Now this is getting at a larger concern: Some contestants seem shackled by an altruistic deference to family. In a moment of startling honesty (read: naiveté,) Brad (“Way to go Brad!”) offhandedly remarks in front of everyone that a part of him might consider throwing certain competitions to his wife, Monica. Similarly, Rupert sacrifices his game for his wife after she is voted out Jodi-style. In the words of Gervase, “I wanted to play with Rubert. I didn’t want to play with Laura.” Unfortunately, it looks like we’re stuck with neither of them: Some of the contestants’ individual identities have been subsumed by their relationship identities.
I know this intersection of Survivor and family is the point of this season, but it’s kind of infuriating right now. What I’m hoping to see is the juncture at which these familial feelings start to erode, when these people get focused in the stakes of their own game. I want more people acting like Gervase. I want brazen celebrations after competitions, not crying. I want backstabs. I want Survivor.
But it’s still way too early to write this season off. I can hear Gervase now: “Don’t let that fool you! Don’t let that fool you!”
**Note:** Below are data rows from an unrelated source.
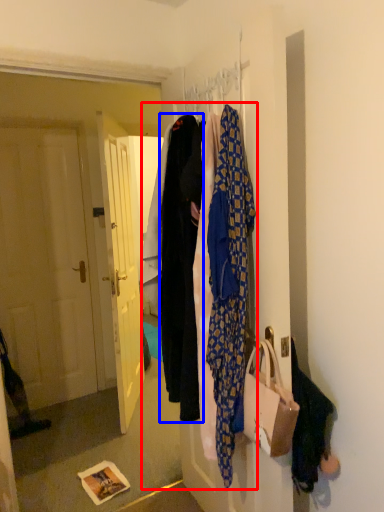
Question: Which point is further to the camera, closet (highlighted by a red box) or garment (highlighted by a blue box)?

Choices:
 (A) closet
 (B) garment

Answer: (B)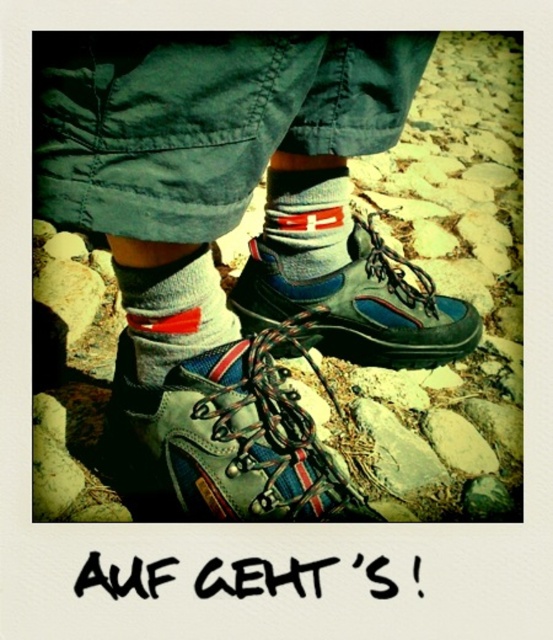
Question: Among these objects, which one is nearest to the camera?

Choices:
 (A) blue suede hiking boot at center
 (B) matte gray hiking boots at center
 (C) gray cotton sock at center
 (D) white textured sock at center

Answer: (B)

Question: Can you confirm if matte gray hiking boots at center is wider than blue suede hiking boot at center?

Choices:
 (A) no
 (B) yes

Answer: (B)

Question: Which point is farther from the camera taking this photo?

Choices:
 (A) (181, 300)
 (B) (229, 374)
 (C) (129, 308)
 (D) (301, 214)

Answer: (D)

Question: Is leather hiking boot at center positioned in front of blue suede hiking boot at center?

Choices:
 (A) yes
 (B) no

Answer: (A)

Question: Which of the following is the farthest from the observer?

Choices:
 (A) pos(189,333)
 (B) pos(440,358)

Answer: (B)

Question: Is white textured sock at center bigger than gray cotton sock at center?

Choices:
 (A) yes
 (B) no

Answer: (A)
I hope you’re right, Gervase.
You Are What You Is
There is one thing in particular (besides Gervase) that gives me hope for this season: Colton. No I’m not talking about the lovely lilt of his voice when he reads Tree Mail. I’m talking about drama!
He seems contrite for the appalling way he treated people on One World, and there appears to be a hope that he could possibly redeem himself. “If he’s changed, wouldn’t that be a beautiful story?” ponders Monica. And at first glance, things look decent. He is making a concerted effort to endear himself to the rest of his tribe, telling them about how he was ostracized for being gay, how people in his own family have repudiated him.
But the cracks are already beginning to show in his façade. During the first stretch of the immunity challenge, Kat starts chastising him for not working hard enough. “Paddle strong, Colton!” she jeers. Colton eventually just freaks out and screams directly in Kat’s face, threatening to hit her with his paddle. “Oh hell, no!” replies Kat.
Oh hell, yes!
 I don’t want to be too rough on Jeff; he still throws some vintage shit talking into the mix: “Gervase can barely get up—and then a horrible belly flop.”
 I will give kudos to John who chose to not sacrifice himself for Candice, because she probably has a “better chance” at beating Rupert on Redemption Island than he does. It is a flimsy rationale, but I like his gumption.
 Admittedly, I would imagine that the producers want this too. I’m sure they are crossing their fingers for some epic familial betrayal.